Golden Valley Looks at the ‘Missing Middle,’ Considers Adding Rowhouses to Zoning Code
Golden Valley has single-family homes and apartments, but nothing really in between. City officials call it the “missing middle.” It’s why the city is looking to diversify its housing stock by adding rowhouses to its zoning code.
“A variety of housing I think is a good value to have for our community,” said Ronald Blum, chair of the Golden Valley Planning Commission.
The city’s planning commission has discussed the issue over the past several months. It took one more bite of the apple again this week.
What Exactly Are Rowhouses?
Rowhouses are typically multiple-attached units with individual entries and two to three stories in height. They can either be rental or separate ownership. The city has studied communities around the country that have rowhouses, including neighboring St. Louis Park.
Besides meeting a housing need, planning leaders believe rowhouses could be an attractive option along transportation corridors. At Tuesday’s planning commission meeting, planning officials mentioned stretches of the city along Douglas Drive or Winnetka Avenue as possible locations. Rowhouses along Harold Avenue, north of Lions Park, could be another option. However, there’s not many areas where they could potentially go.
“The impacts of what we’re talking about certainly would not be great at first,” said Jason Zimmerman, the city’s planning manager.
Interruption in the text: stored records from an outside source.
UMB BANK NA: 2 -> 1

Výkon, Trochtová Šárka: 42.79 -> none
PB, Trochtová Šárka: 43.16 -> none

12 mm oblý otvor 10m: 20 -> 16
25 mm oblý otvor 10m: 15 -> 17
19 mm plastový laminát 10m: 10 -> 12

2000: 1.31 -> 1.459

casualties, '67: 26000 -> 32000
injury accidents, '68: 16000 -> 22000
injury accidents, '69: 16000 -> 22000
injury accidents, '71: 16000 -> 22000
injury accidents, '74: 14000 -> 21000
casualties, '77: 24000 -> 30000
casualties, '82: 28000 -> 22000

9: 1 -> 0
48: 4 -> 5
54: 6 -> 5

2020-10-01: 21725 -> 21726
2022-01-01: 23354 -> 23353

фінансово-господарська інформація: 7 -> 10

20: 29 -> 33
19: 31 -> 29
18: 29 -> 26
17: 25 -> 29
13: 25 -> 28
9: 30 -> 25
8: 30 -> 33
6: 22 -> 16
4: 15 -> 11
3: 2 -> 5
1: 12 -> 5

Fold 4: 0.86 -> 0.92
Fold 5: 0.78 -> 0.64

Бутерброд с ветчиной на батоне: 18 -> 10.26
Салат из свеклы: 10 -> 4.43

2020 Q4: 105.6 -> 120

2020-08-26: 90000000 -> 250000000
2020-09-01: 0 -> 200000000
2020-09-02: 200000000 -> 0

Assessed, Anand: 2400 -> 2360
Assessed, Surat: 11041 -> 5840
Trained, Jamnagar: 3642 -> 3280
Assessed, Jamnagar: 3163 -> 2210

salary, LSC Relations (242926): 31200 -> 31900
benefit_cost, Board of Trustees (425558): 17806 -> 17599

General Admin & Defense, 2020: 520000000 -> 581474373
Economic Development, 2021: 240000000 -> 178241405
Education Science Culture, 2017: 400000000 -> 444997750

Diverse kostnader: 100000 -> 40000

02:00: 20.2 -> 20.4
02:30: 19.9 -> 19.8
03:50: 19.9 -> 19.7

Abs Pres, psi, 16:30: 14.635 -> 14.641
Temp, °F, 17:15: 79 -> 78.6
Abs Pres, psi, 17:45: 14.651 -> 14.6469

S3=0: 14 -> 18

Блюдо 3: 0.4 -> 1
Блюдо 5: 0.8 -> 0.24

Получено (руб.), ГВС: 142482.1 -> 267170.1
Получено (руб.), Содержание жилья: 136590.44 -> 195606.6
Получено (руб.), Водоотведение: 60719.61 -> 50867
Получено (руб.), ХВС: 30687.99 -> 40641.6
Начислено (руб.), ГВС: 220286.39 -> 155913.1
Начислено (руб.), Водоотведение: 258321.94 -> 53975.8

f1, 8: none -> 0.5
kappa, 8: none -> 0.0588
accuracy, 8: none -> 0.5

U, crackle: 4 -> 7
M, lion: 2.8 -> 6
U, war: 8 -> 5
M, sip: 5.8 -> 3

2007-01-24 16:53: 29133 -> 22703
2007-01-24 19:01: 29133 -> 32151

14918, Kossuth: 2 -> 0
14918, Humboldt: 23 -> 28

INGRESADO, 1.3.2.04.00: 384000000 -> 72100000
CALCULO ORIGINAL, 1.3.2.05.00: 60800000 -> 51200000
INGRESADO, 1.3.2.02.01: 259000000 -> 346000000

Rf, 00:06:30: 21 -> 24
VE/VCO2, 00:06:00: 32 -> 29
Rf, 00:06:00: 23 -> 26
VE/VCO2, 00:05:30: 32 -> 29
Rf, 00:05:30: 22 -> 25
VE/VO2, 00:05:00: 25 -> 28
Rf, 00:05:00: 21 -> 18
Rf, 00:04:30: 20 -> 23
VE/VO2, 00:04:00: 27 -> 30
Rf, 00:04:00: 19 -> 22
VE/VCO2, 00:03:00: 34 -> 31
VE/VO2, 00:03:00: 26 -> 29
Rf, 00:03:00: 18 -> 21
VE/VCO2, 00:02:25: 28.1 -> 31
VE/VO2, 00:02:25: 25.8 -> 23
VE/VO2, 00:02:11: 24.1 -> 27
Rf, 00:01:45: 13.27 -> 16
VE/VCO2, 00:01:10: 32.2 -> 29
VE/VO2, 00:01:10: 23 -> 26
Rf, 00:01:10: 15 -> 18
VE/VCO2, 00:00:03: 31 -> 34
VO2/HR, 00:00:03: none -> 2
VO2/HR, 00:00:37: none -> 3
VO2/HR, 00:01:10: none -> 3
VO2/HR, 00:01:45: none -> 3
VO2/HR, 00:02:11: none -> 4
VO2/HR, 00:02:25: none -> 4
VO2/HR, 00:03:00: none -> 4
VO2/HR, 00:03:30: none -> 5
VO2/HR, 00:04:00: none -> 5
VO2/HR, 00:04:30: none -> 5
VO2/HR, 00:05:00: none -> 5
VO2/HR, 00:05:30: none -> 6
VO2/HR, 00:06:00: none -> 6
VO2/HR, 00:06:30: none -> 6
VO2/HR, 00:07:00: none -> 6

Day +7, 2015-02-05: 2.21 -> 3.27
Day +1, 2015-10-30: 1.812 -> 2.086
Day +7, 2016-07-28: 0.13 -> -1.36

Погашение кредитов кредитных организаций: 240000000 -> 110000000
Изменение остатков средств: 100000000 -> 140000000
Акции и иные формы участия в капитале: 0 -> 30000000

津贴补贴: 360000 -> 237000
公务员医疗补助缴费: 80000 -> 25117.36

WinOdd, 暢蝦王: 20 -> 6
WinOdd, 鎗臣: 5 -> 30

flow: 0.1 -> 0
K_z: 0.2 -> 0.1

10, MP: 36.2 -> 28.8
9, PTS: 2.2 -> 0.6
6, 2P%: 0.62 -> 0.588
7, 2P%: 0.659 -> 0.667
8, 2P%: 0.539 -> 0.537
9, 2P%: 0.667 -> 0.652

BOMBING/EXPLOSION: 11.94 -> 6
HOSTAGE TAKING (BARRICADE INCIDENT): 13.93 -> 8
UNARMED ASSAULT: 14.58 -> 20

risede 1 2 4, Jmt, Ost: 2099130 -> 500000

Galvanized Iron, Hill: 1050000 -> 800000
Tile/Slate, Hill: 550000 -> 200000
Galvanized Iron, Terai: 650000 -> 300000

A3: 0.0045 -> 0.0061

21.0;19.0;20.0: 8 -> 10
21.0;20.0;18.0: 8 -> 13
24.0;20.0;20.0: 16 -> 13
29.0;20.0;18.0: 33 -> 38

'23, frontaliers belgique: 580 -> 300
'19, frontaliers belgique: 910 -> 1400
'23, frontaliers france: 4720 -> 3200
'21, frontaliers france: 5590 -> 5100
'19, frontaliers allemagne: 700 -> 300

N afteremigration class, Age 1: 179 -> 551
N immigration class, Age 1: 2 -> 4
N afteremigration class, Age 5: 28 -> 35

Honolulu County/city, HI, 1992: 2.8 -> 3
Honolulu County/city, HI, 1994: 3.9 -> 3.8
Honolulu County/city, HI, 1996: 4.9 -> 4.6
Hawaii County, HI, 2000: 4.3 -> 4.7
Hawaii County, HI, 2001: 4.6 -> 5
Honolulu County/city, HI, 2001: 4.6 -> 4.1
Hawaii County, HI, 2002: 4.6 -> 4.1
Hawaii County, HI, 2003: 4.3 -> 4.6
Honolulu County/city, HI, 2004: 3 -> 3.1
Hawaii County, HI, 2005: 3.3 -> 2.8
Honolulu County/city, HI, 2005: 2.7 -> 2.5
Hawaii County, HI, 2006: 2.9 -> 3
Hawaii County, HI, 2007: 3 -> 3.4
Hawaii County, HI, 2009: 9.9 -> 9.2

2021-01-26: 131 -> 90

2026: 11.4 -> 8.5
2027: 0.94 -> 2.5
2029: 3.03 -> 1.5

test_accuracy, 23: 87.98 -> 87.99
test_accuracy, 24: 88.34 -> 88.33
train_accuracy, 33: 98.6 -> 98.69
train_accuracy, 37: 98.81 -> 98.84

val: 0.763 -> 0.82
Rowhouses, if eventually approved, would be allowed only in ‘R-2’ zoning districts, which is moderate density free from commercial, industrial and multifamily apartment buildings.
Golden Valley planning leaders understand there may be concerns that come with a new housing product like rowhouses. They discussed having higher architectural standards for rowhouses compared to single-family homes. Those standards could include ensuring combinations of brick, stone and glass facades.
There’s also the potential that rowhouses could be built near single-family homes. Blum says the city’s goal is not to change the character of single-family neighborhoods.
The Golden Valley Planning Commission expects to have a public hearing on the issue, possibly at its next meeting. The Golden Valley City Council has the final say on any zoning changes.